◆ **Activity**
Print the data below again in full, exactly as it stands, with no images.

(Camera settings data)
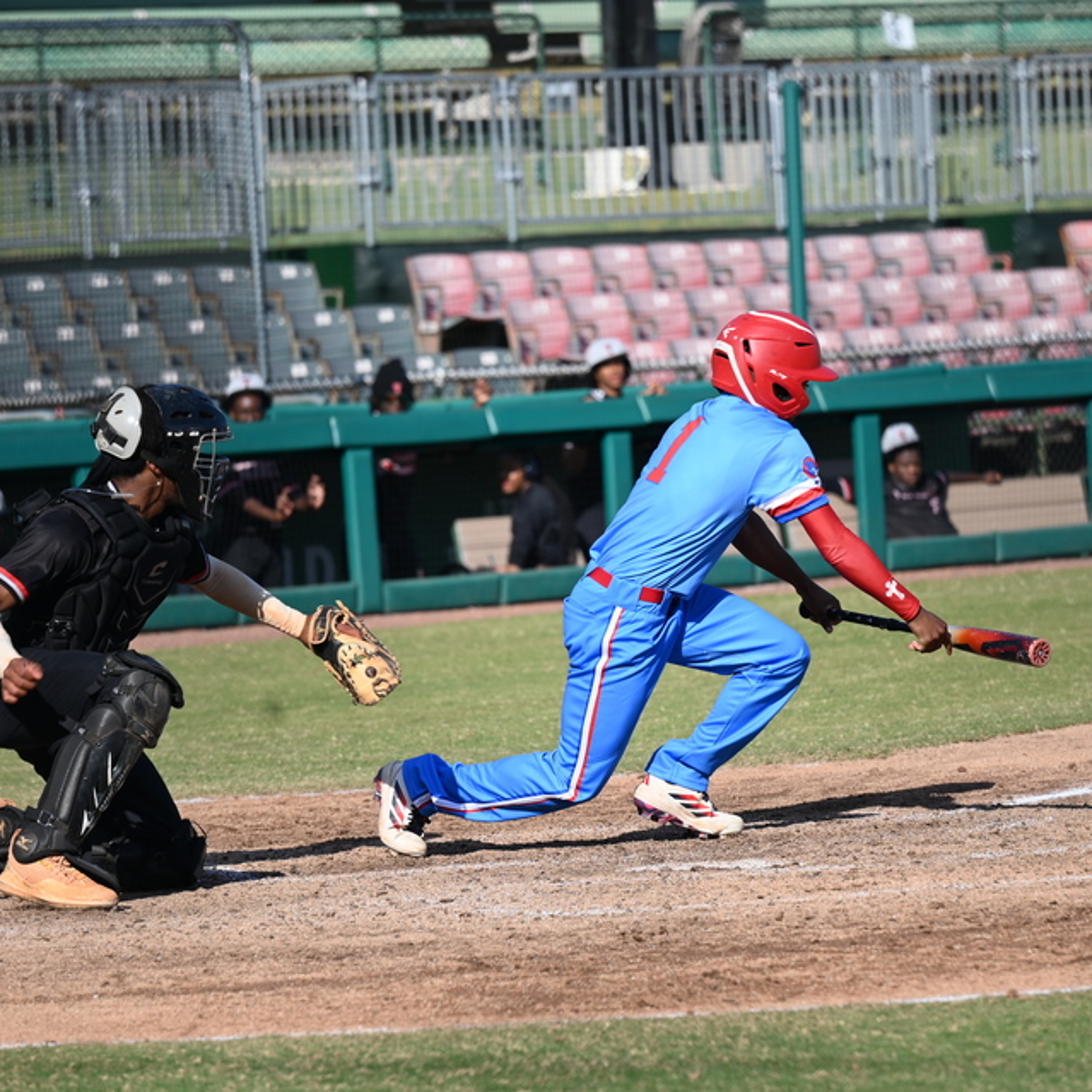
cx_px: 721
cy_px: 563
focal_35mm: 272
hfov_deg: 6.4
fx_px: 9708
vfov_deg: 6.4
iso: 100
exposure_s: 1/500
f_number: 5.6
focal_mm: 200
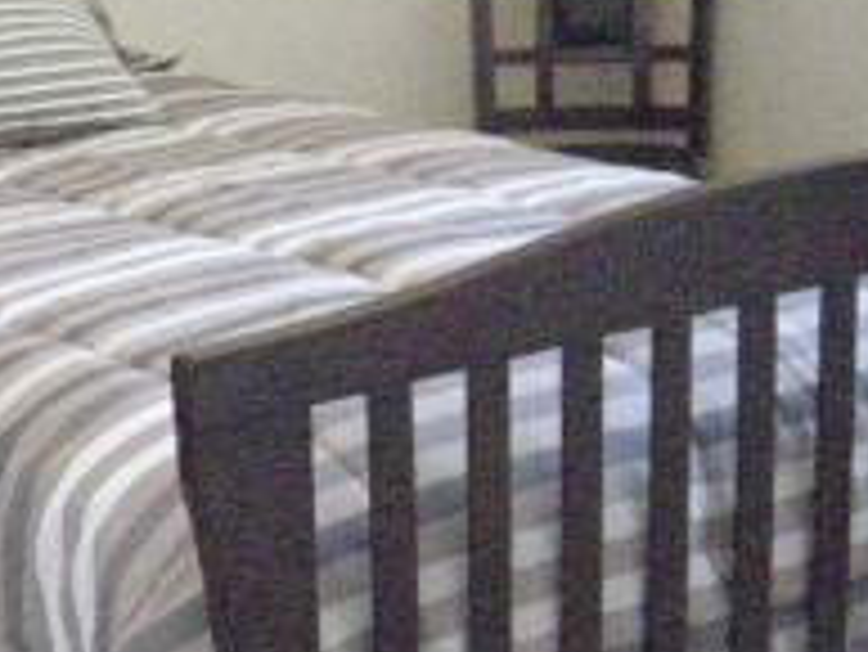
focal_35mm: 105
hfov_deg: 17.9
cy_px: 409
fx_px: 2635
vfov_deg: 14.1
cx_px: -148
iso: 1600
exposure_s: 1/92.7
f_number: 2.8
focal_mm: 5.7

◆ **Written solution**
cx_px: 721
cy_px: 563
focal_35mm: 272
hfov_deg: 6.4
fx_px: 9708
vfov_deg: 6.4
iso: 100
exposure_s: 1/500
f_number: 5.6
focal_mm: 200
focal_35mm: 105
hfov_deg: 17.9
cy_px: 409
fx_px: 2635
vfov_deg: 14.1
cx_px: -148
iso: 1600
exposure_s: 1/92.7
f_number: 2.8
focal_mm: 5.7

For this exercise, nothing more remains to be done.